* **Task instructions**: The expected answer is the data below, printed verbatim without its pictures.

* **Available records**:
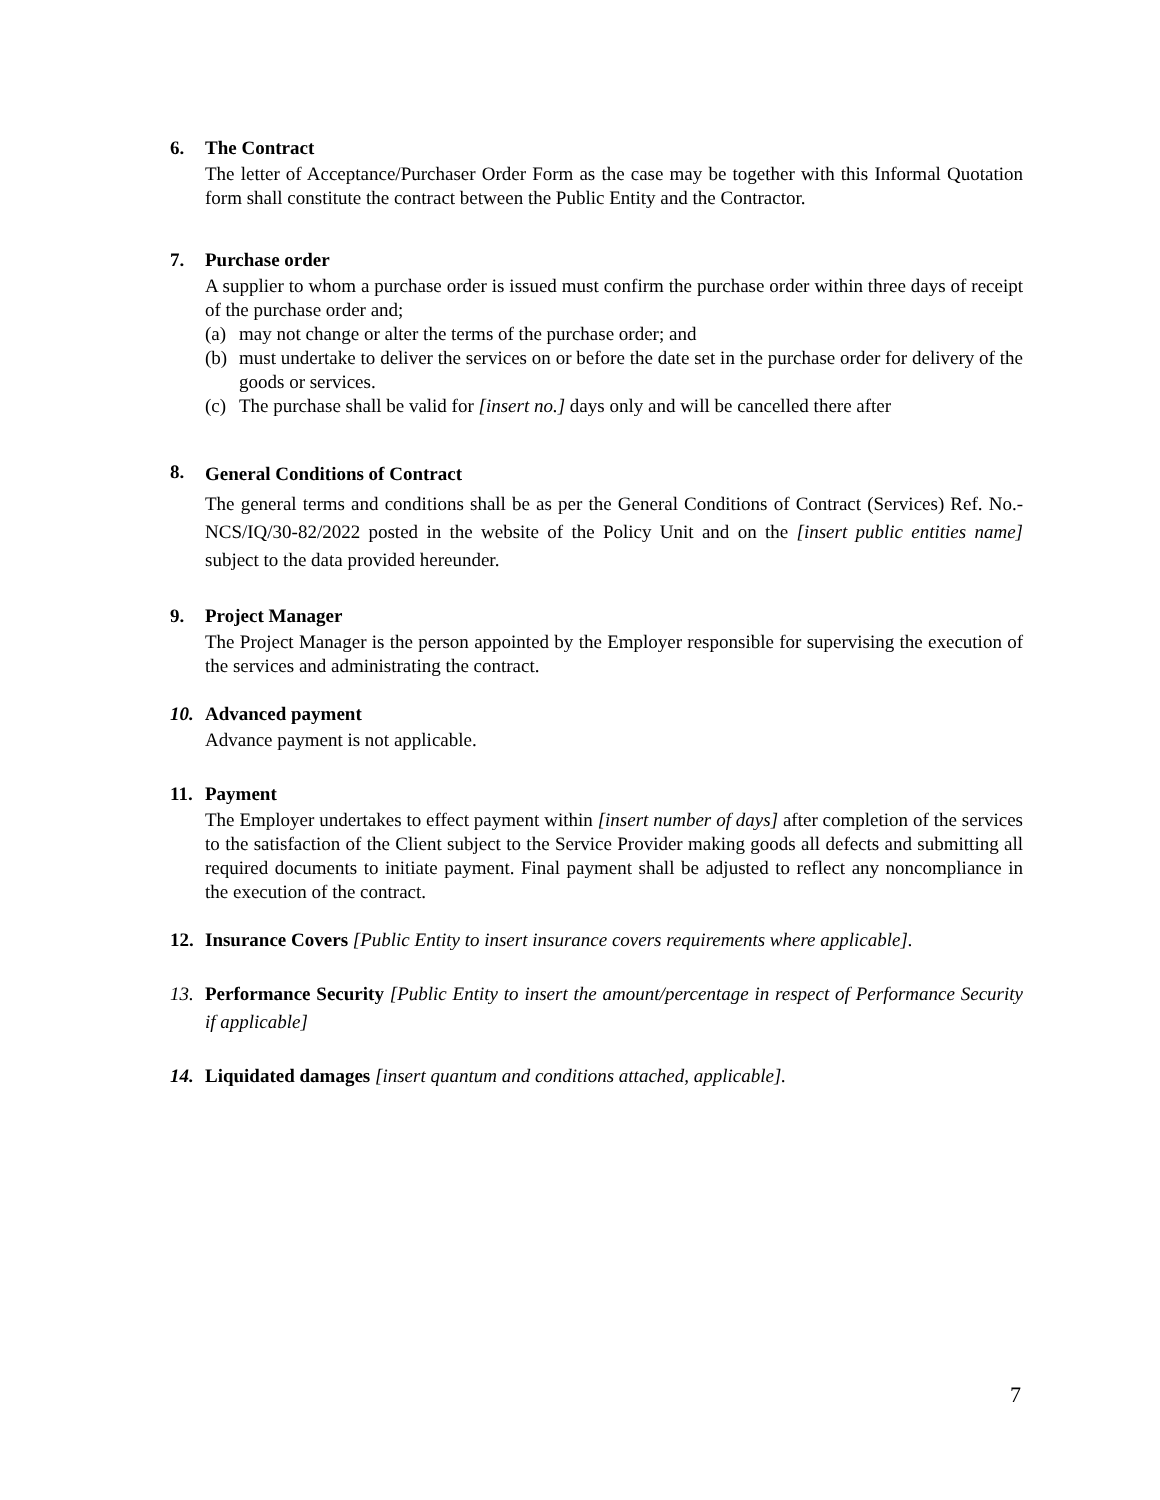6. The Contract
The letter of Acceptance/Purchaser Order Form as the case may be together with this Informal Quotation form shall constitute the contract between the Public Entity and the Contractor.
7. Purchase order
A supplier to whom a purchase order is issued must confirm the purchase order within three days of receipt of the purchase order and;
(a) may not change or alter the terms of the purchase order; and
(b) must undertake to deliver the services on or before the date set in the purchase order for delivery of the goods or services.
(c) The purchase shall be valid for [insert no.] days only and will be cancelled there after
8.
General Conditions of Contract
The general terms and conditions shall be as per the General Conditions of Contract (Services) Ref. No.- NCS/IQ/30-82/2022 posted in the website of the Policy Unit and on the [insert public entities name] subject to the data provided hereunder.
9. Project Manager
The Project Manager is the person appointed by the Employer responsible for supervising the execution of the services and administrating the contract.
10. Advanced payment
Advance payment is not applicable.
11. Payment
The Employer undertakes to effect payment within [insert number of days] after completion of the services to the satisfaction of the Client subject to the Service Provider making goods all defects and submitting all required documents to initiate payment. Final payment shall be adjusted to reflect any noncompliance in the execution of the contract.
12. Insurance Covers [Public Entity to insert insurance covers requirements where applicable].
13. Performance Security [Public Entity to insert the amount/percentage in respect of Performance Security if applicable]
14. Liquidated damages [insert quantum and conditions attached, applicable].
7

* **Result of the exercise**:
6. The Contract
The letter of Acceptance/Purchaser Order Form as the case may be together with this Informal Quotation form shall constitute the contract between the Public Entity and the Contractor.
7. Purchase order
A supplier to whom a purchase order is issued must confirm the purchase order within three days of receipt of the purchase order and;
(a) may not change or alter the terms of the purchase order; and
(b) must undertake to deliver the services on or before the date set in the purchase order for delivery of the goods or services.
(c) The purchase shall be valid for [insert no.] days only and will be cancelled there after
8.
General Conditions of Contract
The general terms and conditions shall be as per the General Conditions of Contract (Services) Ref. No.- NCS/IQ/30-82/2022 posted in the website of the Policy Unit and on the [insert public entities name] subject to the data provided hereunder.
9. Project Manager
The Project Manager is the person appointed by the Employer responsible for supervising the execution of the services and administrating the contract.
10. Advanced payment
Advance payment is not applicable.
11. Payment
The Employer undertakes to effect payment within [insert number of days] after completion of the services to the satisfaction of the Client subject to the Service Provider making goods all defects and submitting all required documents to initiate payment. Final payment shall be adjusted to reflect any noncompliance in the execution of the contract.
12. Insurance Covers [Public Entity to insert insurance covers requirements where applicable].
13. Performance Security [Public Entity to insert the amount/percentage in respect of Performance Security if applicable]
14. Liquidated damages [insert quantum and conditions attached, applicable].
7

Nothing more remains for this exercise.